Whenever a file is marked as dirty, that is a resource associated with that file
has changed, the
format_file method will be called. The implementing class
needs to implement a method that takes the filename and an array of provider
instances associated with that file, and return a string. The method needs to
determine how that file should be written to disk and then return the contents.
This can be as complex as needed.
Under no conditions should implementing classes modify any files directly. No, seriously, don't do it. The Filemapper extension uses the built in methods for modifying files, which will back up changed files to the filebucket. This is for your own safety, so if you bypass this then you are on your own.
Storing state outside of resources
It's more or less expected that there will be no state outside of the provider
instances, but there are plenty of cases where this could be the case.
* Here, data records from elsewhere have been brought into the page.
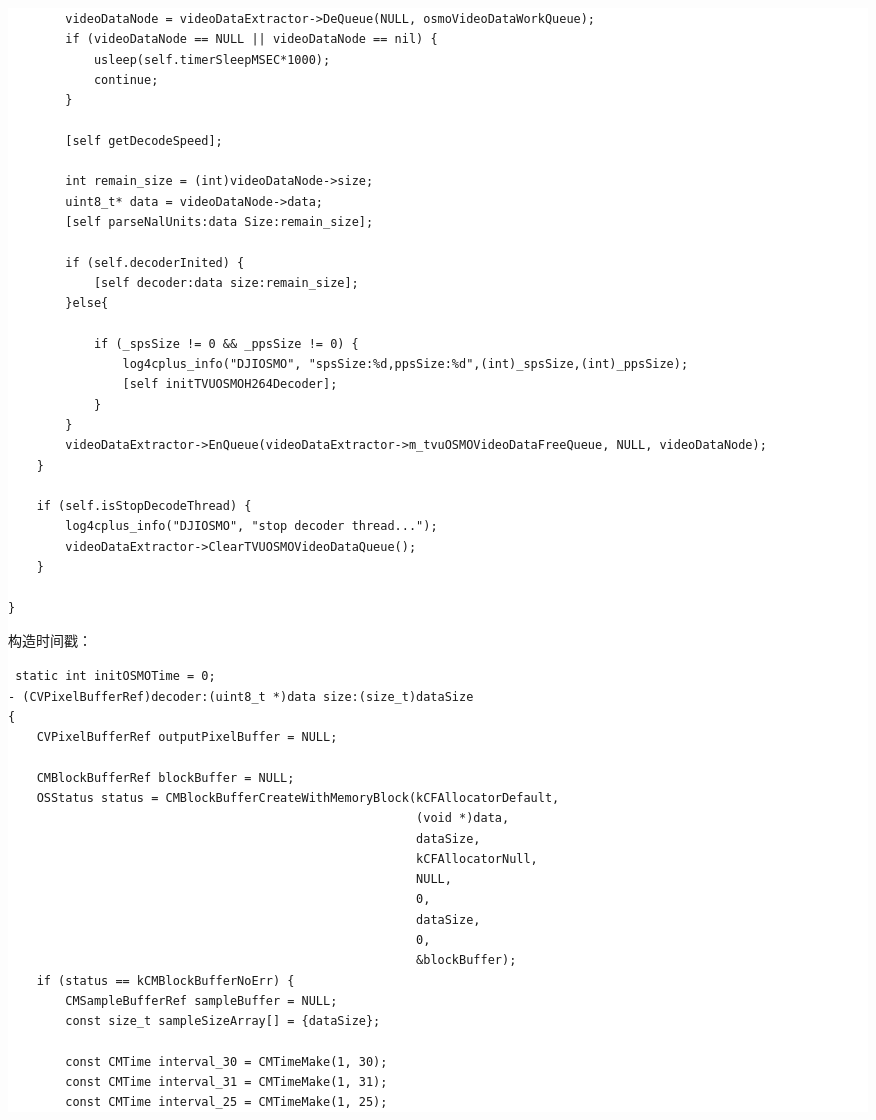 	
	        videoDataNode = videoDataExtractor->DeQueue(NULL, osmoVideoDataWorkQueue);
	        if (videoDataNode == NULL || videoDataNode == nil) {
	            usleep(self.timerSleepMSEC*1000);
	            continue;
	        }
	        
	        [self getDecodeSpeed];
	        
	        int remain_size = (int)videoDataNode->size;
	        uint8_t* data = videoDataNode->data;
	        [self parseNalUnits:data Size:remain_size];
	        
	        if (self.decoderInited) {
	            [self decoder:data size:remain_size];
	        }else{
	            
	            if (_spsSize != 0 && _ppsSize != 0) {
	                log4cplus_info("DJIOSMO", "spsSize:%d,ppsSize:%d",(int)_spsSize,(int)_ppsSize);
	                [self initTVUOSMOH264Decoder];
	            }
	        }
	        videoDataExtractor->EnQueue(videoDataExtractor->m_tvuOSMOVideoDataFreeQueue, NULL, videoDataNode);
	    }
	    
	    if (self.isStopDecodeThread) {
	        log4cplus_info("DJIOSMO", "stop decoder thread...");
	        videoDataExtractor->ClearTVUOSMOVideoDataQueue();
	    }
	    
	}


构造时间戳：

	 static int initOSMOTime = 0;
	- (CVPixelBufferRef)decoder:(uint8_t *)data size:(size_t)dataSize
	{
	    CVPixelBufferRef outputPixelBuffer = NULL;
	    
	    CMBlockBufferRef blockBuffer = NULL;
	    OSStatus status = CMBlockBufferCreateWithMemoryBlock(kCFAllocatorDefault,
	                                                         (void *)data,
	                                                         dataSize,
	                                                         kCFAllocatorNull,
	                                                         NULL,
	                                                         0,
	                                                         dataSize,
	                                                         0,
	                                                         &blockBuffer);
	    if (status == kCMBlockBufferNoErr) {
	        CMSampleBufferRef sampleBuffer = NULL;
	        const size_t sampleSizeArray[] = {dataSize};
	        
	        const CMTime interval_30 = CMTimeMake(1, 30);
	        const CMTime interval_31 = CMTimeMake(1, 31);
	        const CMTime interval_25 = CMTimeMake(1, 25);
	        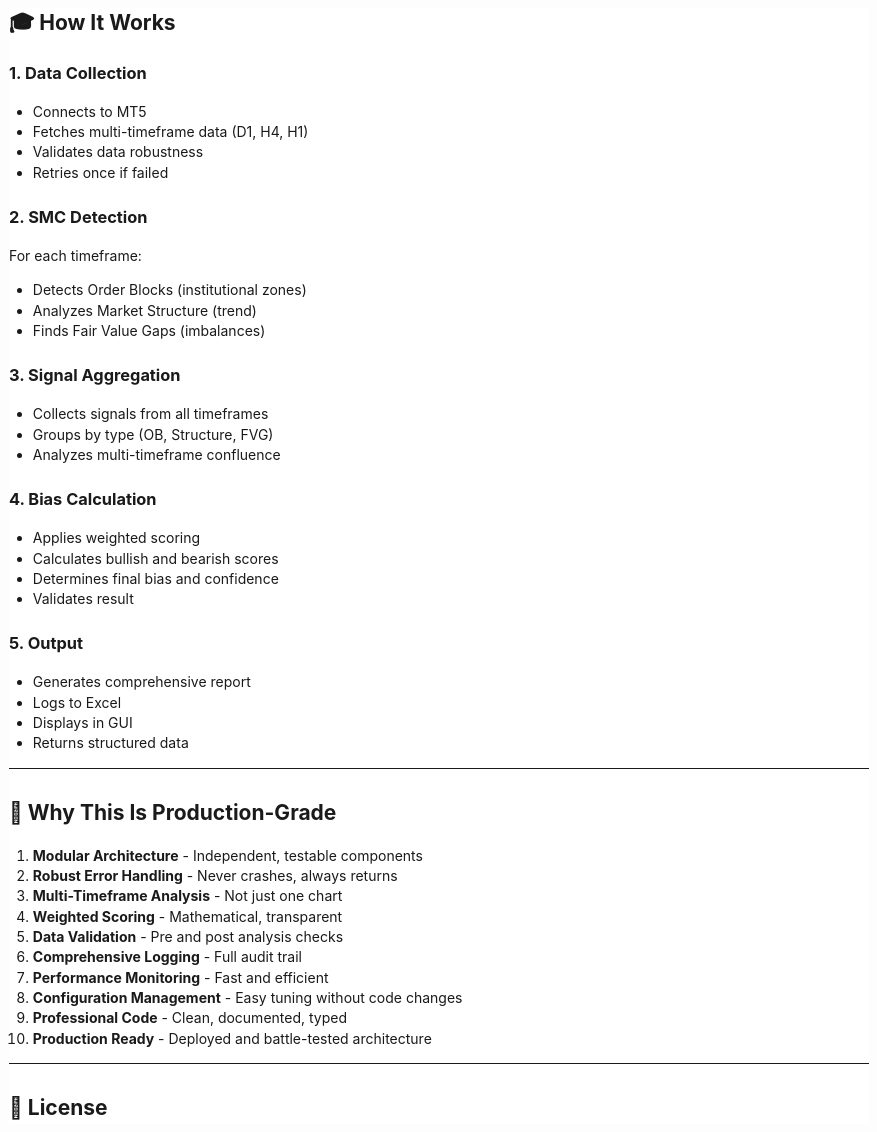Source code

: ## 🎓 How It Works

### 1. Data Collection
- Connects to MT5
- Fetches multi-timeframe data (D1, H4, H1)
- Validates data robustness
- Retries once if failed

### 2. SMC Detection
For each timeframe:
- Detects Order Blocks (institutional zones)
- Analyzes Market Structure (trend)
- Finds Fair Value Gaps (imbalances)

### 3. Signal Aggregation
- Collects signals from all timeframes
- Groups by type (OB, Structure, FVG)
- Analyzes multi-timeframe confluence

### 4. Bias Calculation
- Applies weighted scoring
- Calculates bullish and bearish scores
- Determines final bias and confidence
- Validates result

### 5. Output
- Generates comprehensive report
- Logs to Excel
- Displays in GUI
- Returns structured data

---

## 🌟 Why This Is Production-Grade

1. **Modular Architecture** - Independent, testable components
2. **Robust Error Handling** - Never crashes, always returns
3. **Multi-Timeframe Analysis** - Not just one chart
4. **Weighted Scoring** - Mathematical, transparent
5. **Data Validation** - Pre and post analysis checks
6. **Comprehensive Logging** - Full audit trail
7. **Performance Monitoring** - Fast and efficient
8. **Configuration Management** - Easy tuning without code changes
9. **Professional Code** - Clean, documented, typed
10. **Production Ready** - Deployed and battle-tested architecture

---

## 📜 License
For
instance, if one wanted to preserve the comments in a file but didn't directly
associate them with resource attributes, the
parse_file method can store data
in an instance variable, such as
@comments = my_list_of_comments. When
formatting the file, the implementing class can read the
and re-add that data to the content that will be written back.
Basically, you can store whatever data you need in these methods and pass things around to maintain more complex state.
Using this sort of operation of reading outside state, you can theoretically have multiple Filemapper extensions that work on shared files. By communicating the state between them, you can manage multiple different resources in one file. HOWEVER, this will require careful communication, so don't take this sort of thing lightly. However, I don't thing that anything else in Puppet can provide this sort of behavior. YMMV.
Why a mixin?
While the ParsedFile provider is supposed to be inherited, this class is a mixin and needs to be included. This is done because the Filemapper extension only adds behavior, and isn't really an object or entity in its own right. This way you can use the Filemapper extension while inheriting from something like the Puppet::Provider::Package provider.
Managing Unix-ish systems generally means dealing with one of two things:
- Processes - starting them, stopping them, monitoring them, etc.
- Files - Creating them, editing, deleting them, specifying permissions, etc.
Puppet has pretty good support in the provider layer for running commands, but the file manipulation layer has been lacking. The long-standing approach for manipulating files has been to select one of the following, and hope for the best.
Shipping flat files to the client
File resource to ship flat files is a really common solution, and
it's very easy. It also has the finesse of a brick thrown through a window.
There is very little customizability here, aside from the array notation for
Using ERB templates to customize files
The File resource can also take a content field, to which you can pass the output of a template. This allows more sophistication, but not much. It also adds more of a burden to your master; template rendering happens on the master and if you're doing really crazy number crunching then this pain will be centralized.
Augeas is a very powerful tool that allows you to manipulate files, and the
Augeas type allows you to harness this inside of Puppet. However, it has a
rather byzantine syntax, and is dependent on lenses being available.
I personally love sed, but sed a file configuration management tool is not.
Using the ParsedFile provider
Puppet has a provider extension called the ParsedFile provider that's used to manipulate text like crontabs and so forth. It also uses a number of advanced features in puppet, which makes it quite powerful. However, it's incredibly complex, tightly coupled with the FileParsing utility language, has tons of obscure and undocumented hooks that are the only way to do complex operations, and is entirely record based which makes it unsuitable for managing files that have complex structure. While it has basic support for managing multiple files, basic is the indicative word.
The Filemapper extension has been designed as a lower level alternative to the ParsedFile.
The filemapper extension was largely extracted out of the puppet-network module. That code base should display the weird edge cases that this extension handles.